* **Task**
Across the listing below, count every line where the string "ביטוח" appears, then give only the count.

* **Data to use**
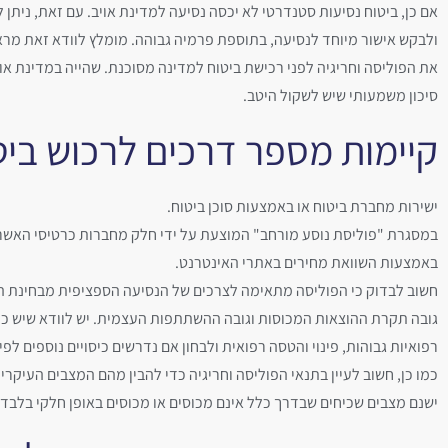
אם כן, ביטוח נסיעות סטנדרטי לא יכסה נסיעה למדינת אויב. עם זאת, ניתן
ולבקש אישור מיוחד לנסיעה, בתוספת פרמיה גבוהה. מומלץ לוודא זאת מרא
את הפוליסה וחריגיה לפני רכישת ביטוח למדינה מסוכנת. שהייה במדינת אוי
סיכון משמעותי שיש לשקול היטב.
קיימות מספר דרכים לרכוש ביטו
ישירות מחברת ביטוח או באמצעות סוכן ביטוח.
במסגרת "פוליסת נוסע מורחב" המוצעת על ידי חלק מחברות כרטיסי האשר
באמצעות השוואת מחירים באתרי האינטרנט.
חשוב לבדוק כי הפוליסה מתאימה לצרכים של הנסיעה הספציפית מבחינת הי
גובה תקרת ההוצאות המכוסות וגובה ההשתתפות העצמית. יש לוודא שיש כיס
רפואיות גבוהות, פינוי והטסה רפואית ולבחון אם נדרשים כיסויים נוספים לפי
כמו כן, חשוב לעיין בתנאי הפוליסה וחריגיה כדי להבין מהם המצבים העיקרי
ישנם מצבים שכיחים שבדרך כלל אינם מכוסים או מכוסים באופן חלקי בלבד,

* **Result below**
3